„Es gibt keine moderne Kunst, es gibt nur eine Kunst und die ist immerwährend.“ Mit diesem legendären Einleitungssatz, der drei Jahre später im Manifest „Die Kunst – der Neukünstler“ in leicht veränderter Form publiziert werden sollte, eröffnet Egon Schiele seine furiose Beschwörung der Genialität, der Subjektivität und der absoluten Freiheit des Künstlers und der Kunst.Der Satz entstammt Schieles vier Seiten umfassendem Kunstmanifest, welches das Dorotheum am 26. November 2019 im Rahmen der Auktion „Moderne Kunst“ versteigern wird. Der Schätzwert beträgt 20.000 bis 40.000 Euro.

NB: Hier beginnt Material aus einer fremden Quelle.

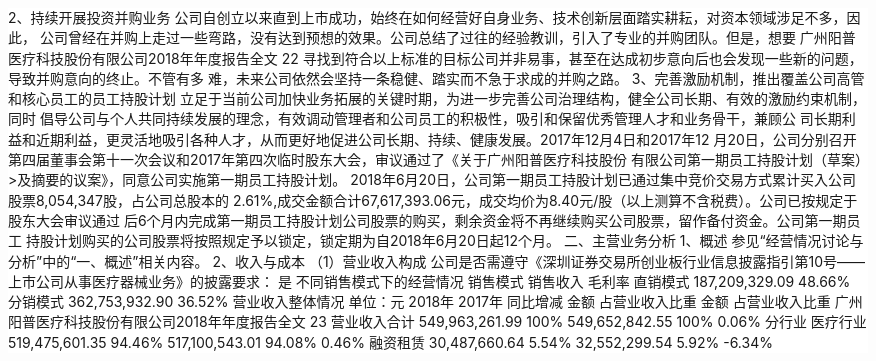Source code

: 2、持续开展投资并购业务
公司自创立以来直到上市成功，始终在如何经营好自身业务、技术创新层面踏实耕耘，对资本领域涉足不多，因此，
公司曾经在并购上走过一些弯路，没有达到预想的效果。公司总结了过往的经验教训，引入了专业的并购团队。但是，想要
广州阳普医疗科技股份有限公司2018年年度报告全文
22
寻找到符合以上标准的目标公司并非易事，甚至在达成初步意向后也会发现一些新的问题，导致并购意向的终止。不管有多
难，未来公司依然会坚持一条稳健、踏实而不急于求成的并购之路。
3、完善激励机制，推出覆盖公司高管和核心员工的员工持股计划
立足于当前公司加快业务拓展的关键时期，为进一步完善公司治理结构，健全公司长期、有效的激励约束机制，同时
倡导公司与个人共同持续发展的理念，有效调动管理者和公司员工的积极性，吸引和保留优秀管理人才和业务骨干，兼顾公
司长期利益和近期利益，更灵活地吸引各种人才，从而更好地促进公司长期、持续、健康发展。2017年12月4日和2017年12
月20日，公司分别召开第四届董事会第十一次会议和2017年第四次临时股东大会，审议通过了《关于广州阳普医疗科技股份
有限公司第一期员工持股计划（草案）>及摘要的议案》，同意公司实施第一期员工持股计划。
2018年6月20日，公司第一期员工持股计划已通过集中竞价交易方式累计买入公司股票8,054,347股，占公司总股本的
2.61%,成交金额合计67,617,393.06元，成交均价为8.40元/股（以上测算不含税费）。公司已按规定于股东大会审议通过
后6个月内完成第一期员工持股计划公司股票的购买，剩余资金将不再继续购买公司股票，留作备付资金。公司第一期员工
持股计划购买的公司股票将按照规定予以锁定，锁定期为自2018年6月20日起12个月。
二、主营业务分析
1、概述
参见“经营情况讨论与分析”中的“一、概述”相关内容。
2、收入与成本
（1）营业收入构成
公司是否需遵守《深圳证券交易所创业板行业信息披露指引第10号——上市公司从事医疗器械业务》的披露要求：
是
不同销售模式下的经营情况
销售模式
销售收入
毛利率
直销模式
187,209,329.09
48.66%
分销模式
362,753,932.90
36.52%
营业收入整体情况
单位：元
2018年
2017年
同比增减
金额
占营业收入比重
金额
占营业收入比重
广州阳普医疗科技股份有限公司2018年年度报告全文
23
营业收入合计
549,963,261.99
100%
549,652,842.55
100%
0.06%
分行业
医疗行业
519,475,601.35
94.46%
517,100,543.01
94.08%
0.46%
融资租赁
30,487,660.64
5.54%
32,552,299.54
5.92%
-6.34%
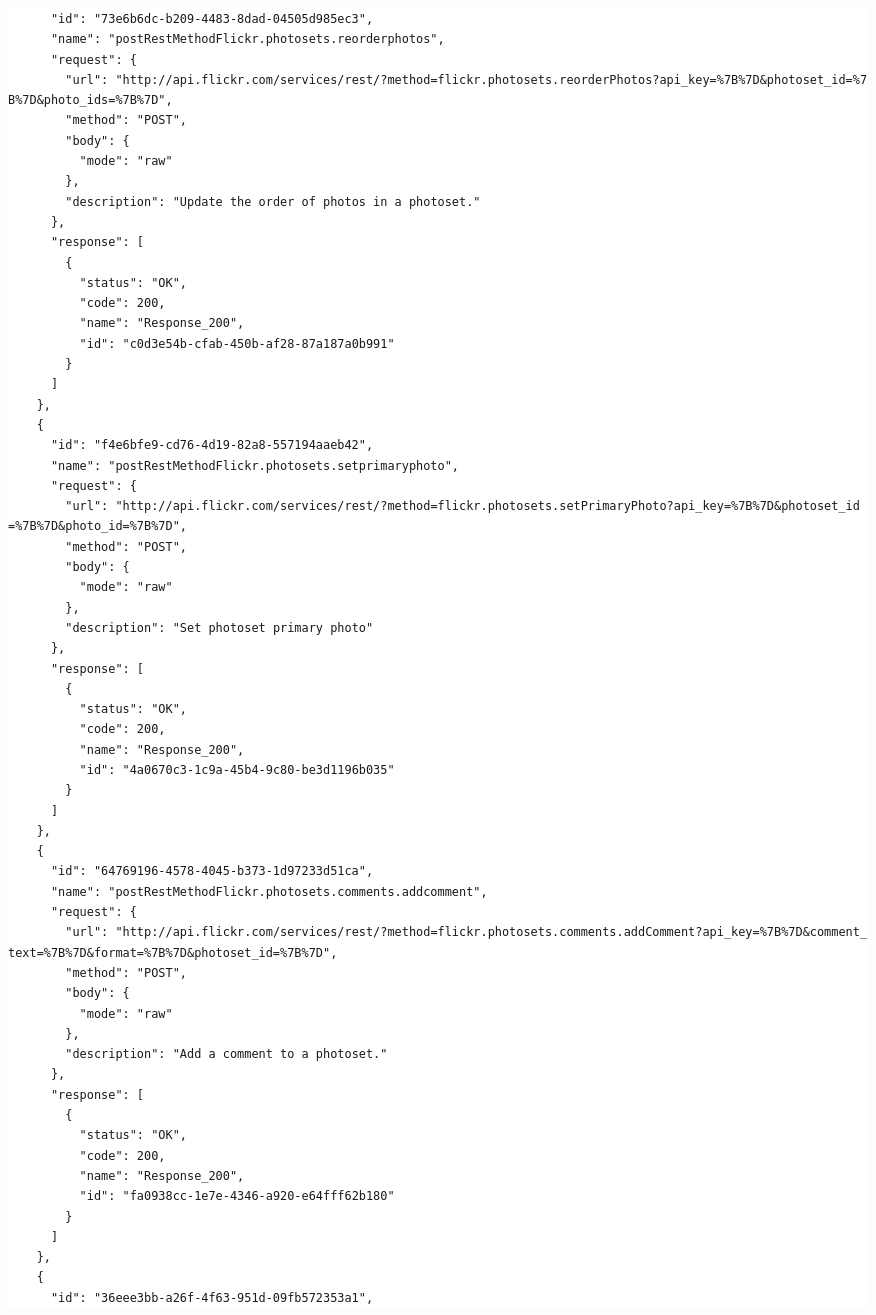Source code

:           "id": "73e6b6dc-b209-4483-8dad-04505d985ec3",
          "name": "postRestMethodFlickr.photosets.reorderphotos",
          "request": {
            "url": "http://api.flickr.com/services/rest/?method=flickr.photosets.reorderPhotos?api_key=%7B%7D&photoset_id=%7B%7D&photo_ids=%7B%7D",
            "method": "POST",
            "body": {
              "mode": "raw"
            },
            "description": "Update the order of photos in a photoset."
          },
          "response": [
            {
              "status": "OK",
              "code": 200,
              "name": "Response_200",
              "id": "c0d3e54b-cfab-450b-af28-87a187a0b991"
            }
          ]
        },
        {
          "id": "f4e6bfe9-cd76-4d19-82a8-557194aaeb42",
          "name": "postRestMethodFlickr.photosets.setprimaryphoto",
          "request": {
            "url": "http://api.flickr.com/services/rest/?method=flickr.photosets.setPrimaryPhoto?api_key=%7B%7D&photoset_id=%7B%7D&photo_id=%7B%7D",
            "method": "POST",
            "body": {
              "mode": "raw"
            },
            "description": "Set photoset primary photo"
          },
          "response": [
            {
              "status": "OK",
              "code": 200,
              "name": "Response_200",
              "id": "4a0670c3-1c9a-45b4-9c80-be3d1196b035"
            }
          ]
        },
        {
          "id": "64769196-4578-4045-b373-1d97233d51ca",
          "name": "postRestMethodFlickr.photosets.comments.addcomment",
          "request": {
            "url": "http://api.flickr.com/services/rest/?method=flickr.photosets.comments.addComment?api_key=%7B%7D&comment_text=%7B%7D&format=%7B%7D&photoset_id=%7B%7D",
            "method": "POST",
            "body": {
              "mode": "raw"
            },
            "description": "Add a comment to a photoset."
          },
          "response": [
            {
              "status": "OK",
              "code": 200,
              "name": "Response_200",
              "id": "fa0938cc-1e7e-4346-a920-e64fff62b180"
            }
          ]
        },
        {
          "id": "36eee3bb-a26f-4f63-951d-09fb572353a1",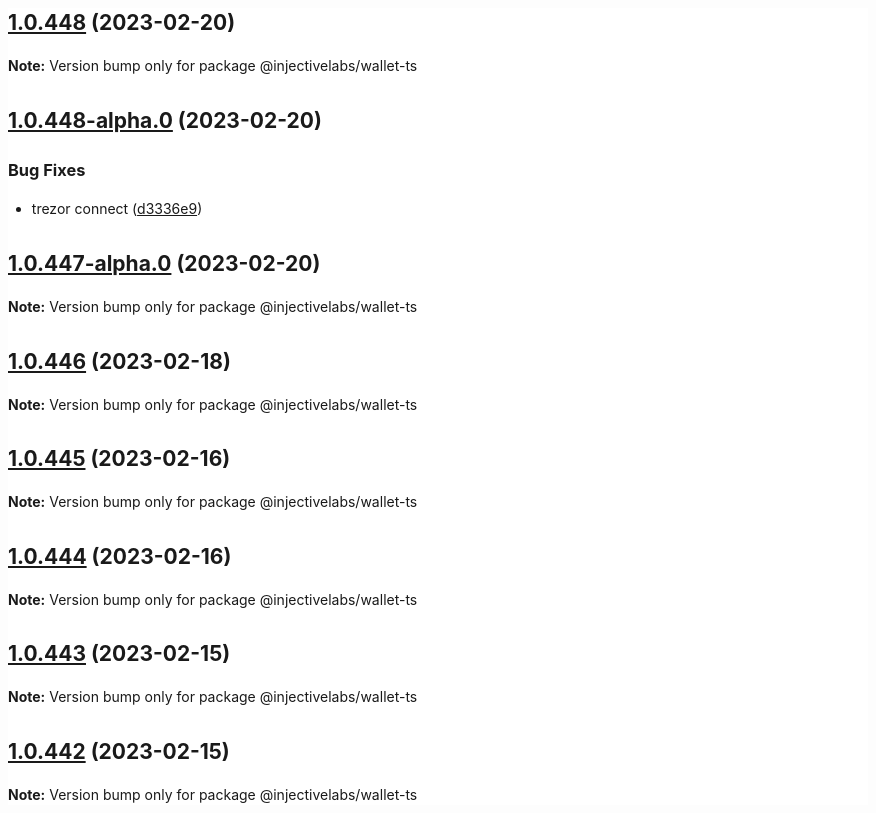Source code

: ## [1.0.448](https://github.com/InjectiveLabs/injective-ts/compare/@injectivelabs/wallet-ts@1.0.448-alpha.0...@injectivelabs/wallet-ts@1.0.448) (2023-02-20)

**Note:** Version bump only for package @injectivelabs/wallet-ts

## [1.0.448-alpha.0](https://github.com/InjectiveLabs/injective-ts/compare/@injectivelabs/wallet-ts@1.0.447-alpha.0...@injectivelabs/wallet-ts@1.0.448-alpha.0) (2023-02-20)

### Bug Fixes

- trezor connect ([d3336e9](https://github.com/InjectiveLabs/injective-ts/commit/d3336e95b860e6f5267774ec2e4374c91f4e1820))

## [1.0.447-alpha.0](https://github.com/InjectiveLabs/injective-ts/compare/@injectivelabs/wallet-ts@1.0.446...@injectivelabs/wallet-ts@1.0.447-alpha.0) (2023-02-20)

**Note:** Version bump only for package @injectivelabs/wallet-ts

## [1.0.446](https://github.com/InjectiveLabs/injective-ts/compare/@injectivelabs/wallet-ts@1.0.445...@injectivelabs/wallet-ts@1.0.446) (2023-02-18)

**Note:** Version bump only for package @injectivelabs/wallet-ts

## [1.0.445](https://github.com/InjectiveLabs/injective-ts/compare/@injectivelabs/wallet-ts@1.0.444...@injectivelabs/wallet-ts@1.0.445) (2023-02-16)

**Note:** Version bump only for package @injectivelabs/wallet-ts

## [1.0.444](https://github.com/InjectiveLabs/injective-ts/compare/@injectivelabs/wallet-ts@1.0.443...@injectivelabs/wallet-ts@1.0.444) (2023-02-16)

**Note:** Version bump only for package @injectivelabs/wallet-ts

## [1.0.443](https://github.com/InjectiveLabs/injective-ts/compare/@injectivelabs/wallet-ts@1.0.442...@injectivelabs/wallet-ts@1.0.443) (2023-02-15)

**Note:** Version bump only for package @injectivelabs/wallet-ts

## [1.0.442](https://github.com/InjectiveLabs/injective-ts/compare/@injectivelabs/wallet-ts@1.0.441...@injectivelabs/wallet-ts@1.0.442) (2023-02-15)

**Note:** Version bump only for package @injectivelabs/wallet-ts

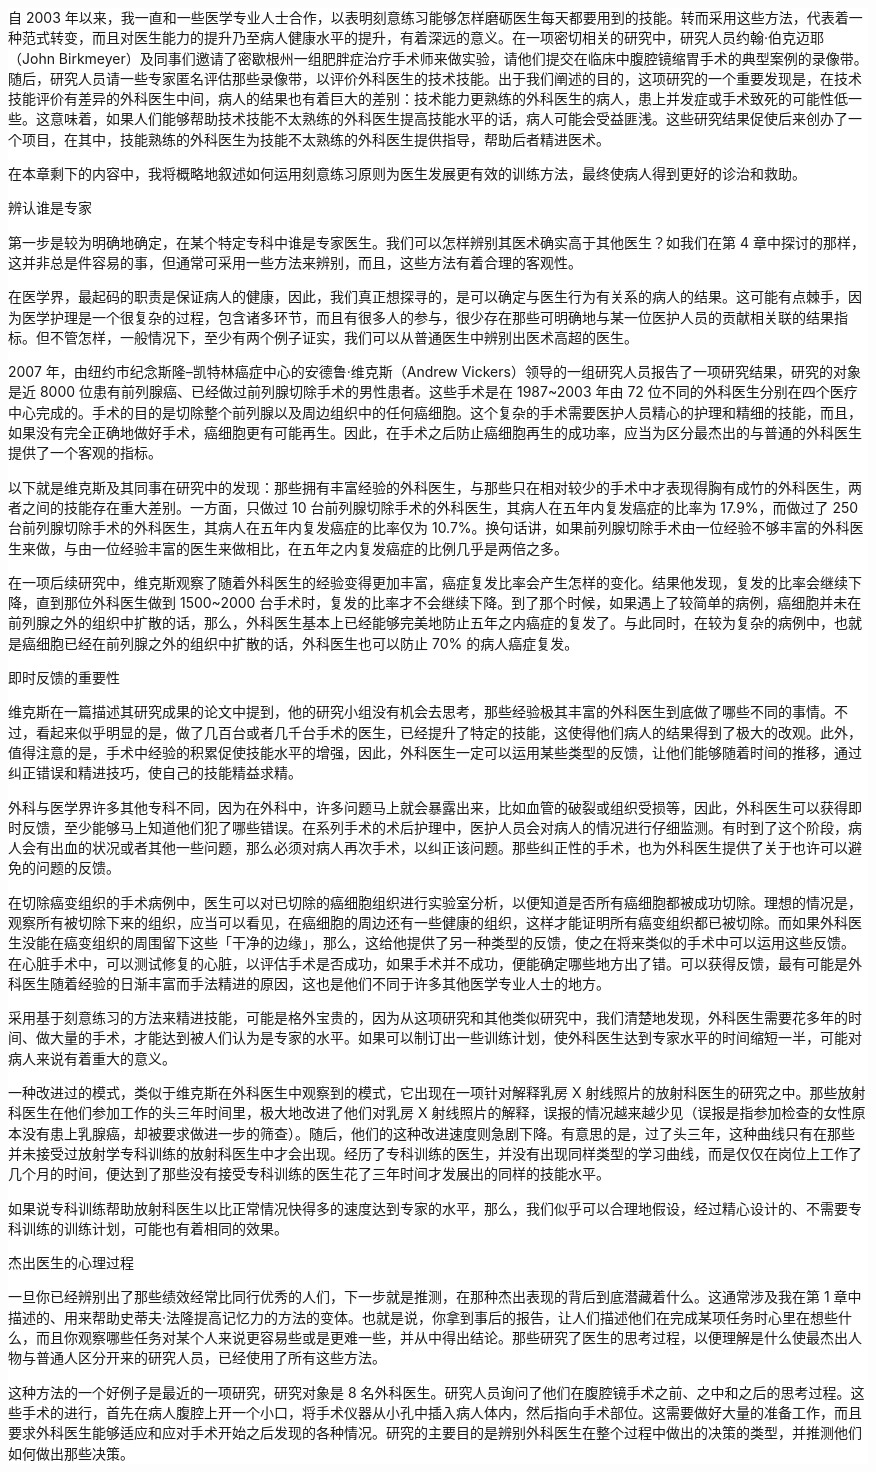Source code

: 自 2003 年以来，我一直和一些医学专业人士合作，以表明刻意练习能够怎样磨砺医生每天都要用到的技能。转而采用这些方法，代表着一种范式转变，而且对医生能力的提升乃至病人健康水平的提升，有着深远的意义。在一项密切相关的研究中，研究人员约翰·伯克迈耶（John Birkmeyer）及同事们邀请了密歇根州一组肥胖症治疗手术师来做实验，请他们提交在临床中腹腔镜缩胃手术的典型案例的录像带。随后，研究人员请一些专家匿名评估那些录像带，以评价外科医生的技术技能。出于我们阐述的目的，这项研究的一个重要发现是，在技术技能评价有差异的外科医生中间，病人的结果也有着巨大的差别：技术能力更熟练的外科医生的病人，患上并发症或手术致死的可能性低一些。这意味着，如果人们能够帮助技术技能不太熟练的外科医生提高技能水平的话，病人可能会受益匪浅。这些研究结果促使后来创办了一个项目，在其中，技能熟练的外科医生为技能不太熟练的外科医生提供指导，帮助后者精进医术。

在本章剩下的内容中，我将概略地叙述如何运用刻意练习原则为医生发展更有效的训练方法，最终使病人得到更好的诊治和救助。

辨认谁是专家

第一步是较为明确地确定，在某个特定专科中谁是专家医生。我们可以怎样辨别其医术确实高于其他医生？如我们在第 4 章中探讨的那样，这并非总是件容易的事，但通常可采用一些方法来辨别，而且，这些方法有着合理的客观性。

在医学界，最起码的职责是保证病人的健康，因此，我们真正想探寻的，是可以确定与医生行为有关系的病人的结果。这可能有点棘手，因为医学护理是一个很复杂的过程，包含诸多环节，而且有很多人的参与，很少存在那些可明确地与某一位医护人员的贡献相关联的结果指标。但不管怎样，一般情况下，至少有两个例子证实，我们可以从普通医生中辨别出医术高超的医生。

2007 年，由纽约市纪念斯隆–凯特林癌症中心的安德鲁·维克斯（Andrew Vickers）领导的一组研究人员报告了一项研究结果，研究的对象是近 8000 位患有前列腺癌、已经做过前列腺切除手术的男性患者。这些手术是在 1987~2003 年由 72 位不同的外科医生分别在四个医疗中心完成的。手术的目的是切除整个前列腺以及周边组织中的任何癌细胞。这个复杂的手术需要医护人员精心的护理和精细的技能，而且，如果没有完全正确地做好手术，癌细胞更有可能再生。因此，在手术之后防止癌细胞再生的成功率，应当为区分最杰出的与普通的外科医生提供了一个客观的指标。

以下就是维克斯及其同事在研究中的发现：那些拥有丰富经验的外科医生，与那些只在相对较少的手术中才表现得胸有成竹的外科医生，两者之间的技能存在重大差别。一方面，只做过 10 台前列腺切除手术的外科医生，其病人在五年内复发癌症的比率为 17.9%，而做过了 250 台前列腺切除手术的外科医生，其病人在五年内复发癌症的比率仅为 10.7%。换句话讲，如果前列腺切除手术由一位经验不够丰富的外科医生来做，与由一位经验丰富的医生来做相比，在五年之内复发癌症的比例几乎是两倍之多。

在一项后续研究中，维克斯观察了随着外科医生的经验变得更加丰富，癌症复发比率会产生怎样的变化。结果他发现，复发的比率会继续下降，直到那位外科医生做到 1500~2000 台手术时，复发的比率才不会继续下降。到了那个时候，如果遇上了较简单的病例，癌细胞并未在前列腺之外的组织中扩散的话，那么，外科医生基本上已经能够完美地防止五年之内癌症的复发了。与此同时，在较为复杂的病例中，也就是癌细胞已经在前列腺之外的组织中扩散的话，外科医生也可以防止 70% 的病人癌症复发。

即时反馈的重要性

维克斯在一篇描述其研究成果的论文中提到，他的研究小组没有机会去思考，那些经验极其丰富的外科医生到底做了哪些不同的事情。不过，看起来似乎明显的是，做了几百台或者几千台手术的医生，已经提升了特定的技能，这使得他们病人的结果得到了极大的改观。此外，值得注意的是，手术中经验的积累促使技能水平的增强，因此，外科医生一定可以运用某些类型的反馈，让他们能够随着时间的推移，通过纠正错误和精进技巧，使自己的技能精益求精。

外科与医学界许多其他专科不同，因为在外科中，许多问题马上就会暴露出来，比如血管的破裂或组织受损等，因此，外科医生可以获得即时反馈，至少能够马上知道他们犯了哪些错误。在系列手术的术后护理中，医护人员会对病人的情况进行仔细监测。有时到了这个阶段，病人会有出血的状况或者其他一些问题，那么必须对病人再次手术，以纠正该问题。那些纠正性的手术，也为外科医生提供了关于也许可以避免的问题的反馈。

在切除癌变组织的手术病例中，医生可以对已切除的癌细胞组织进行实验室分析，以便知道是否所有癌细胞都被成功切除。理想的情况是，观察所有被切除下来的组织，应当可以看见，在癌细胞的周边还有一些健康的组织，这样才能证明所有癌变组织都已被切除。而如果外科医生没能在癌变组织的周围留下这些「干净的边缘」，那么，这给他提供了另一种类型的反馈，使之在将来类似的手术中可以运用这些反馈。在心脏手术中，可以测试修复的心脏，以评估手术是否成功，如果手术并不成功，便能确定哪些地方出了错。可以获得反馈，最有可能是外科医生随着经验的日渐丰富而手法精进的原因，这也是他们不同于许多其他医学专业人士的地方。

采用基于刻意练习的方法来精进技能，可能是格外宝贵的，因为从这项研究和其他类似研究中，我们清楚地发现，外科医生需要花多年的时间、做大量的手术，才能达到被人们认为是专家的水平。如果可以制订出一些训练计划，使外科医生达到专家水平的时间缩短一半，可能对病人来说有着重大的意义。

一种改进过的模式，类似于维克斯在外科医生中观察到的模式，它出现在一项针对解释乳房 X 射线照片的放射科医生的研究之中。那些放射科医生在他们参加工作的头三年时间里，极大地改进了他们对乳房 X 射线照片的解释，误报的情况越来越少见（误报是指参加检查的女性原本没有患上乳腺癌，却被要求做进一步的筛查）。随后，他们的这种改进速度则急剧下降。有意思的是，过了头三年，这种曲线只有在那些并未接受过放射学专科训练的放射科医生中才会出现。经历了专科训练的医生，并没有出现同样类型的学习曲线，而是仅仅在岗位上工作了几个月的时间，便达到了那些没有接受专科训练的医生花了三年时间才发展出的同样的技能水平。

如果说专科训练帮助放射科医生以比正常情况快得多的速度达到专家的水平，那么，我们似乎可以合理地假设，经过精心设计的、不需要专科训练的训练计划，可能也有着相同的效果。

杰出医生的心理过程

一旦你已经辨别出了那些绩效经常比同行优秀的人们，下一步就是推测，在那种杰出表现的背后到底潜藏着什么。这通常涉及我在第 1 章中描述的、用来帮助史蒂夫·法隆提高记忆力的方法的变体。也就是说，你拿到事后的报告，让人们描述他们在完成某项任务时心里在想些什么，而且你观察哪些任务对某个人来说更容易些或是更难一些，并从中得出结论。那些研究了医生的思考过程，以便理解是什么使最杰出人物与普通人区分开来的研究人员，已经使用了所有这些方法。

这种方法的一个好例子是最近的一项研究，研究对象是 8 名外科医生。研究人员询问了他们在腹腔镜手术之前、之中和之后的思考过程。这些手术的进行，首先在病人腹腔上开一个小口，将手术仪器从小孔中插入病人体内，然后指向手术部位。这需要做好大量的准备工作，而且要求外科医生能够适应和应对手术开始之后发现的各种情况。研究的主要目的是辨别外科医生在整个过程中做出的决策的类型，并推测他们如何做出那些决策。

Das Schreiben an einen unbekannten Adressaten vom 17. Juli 1911 gerät ihm, der als gerade 21-Jähriger bereits zu seiner ureigenen expressionistischen Bildsprache gefunden hat, zu einem Manifest der Kreativität und der Göttlichkeit der Kunst: „Das Kunstwerk kann man nicht besehen, sondern man kann nur hineinschauen können, und dazu sind wenige begabt, ich danke Gott. Die Menge ist natürlich unmaßgebend für das Kunstwerk, der Große ist einzig. Immer ein großer Mensch führt die Masse. Das wirkliche Kunstwerk ist die Offenbarung einer speziellen Künstlernatur, der Gegenstand ist gleichgiltig, er ist unsterblich […] Die Göttlichkeit der großen Kunst wird deshalb immer unsichtbarer, weil man glaubt die Masse könne urteilen […] Urteilen muss der Künstler selbst über sich, ein Zweiter kann überhaupt nicht urteilen, weil er zu klein ist dazu! Nur ein Größerer könnte urteilen, also muss der ein höherer Künstle
Das kalligrafisch streng stilisierte Schreiben bietet uns, wie kaum etwas anderes, tiefe Einblicke in das Selbstverständnis und in die Psyche des Menschen und Künstlers Egon Schiele.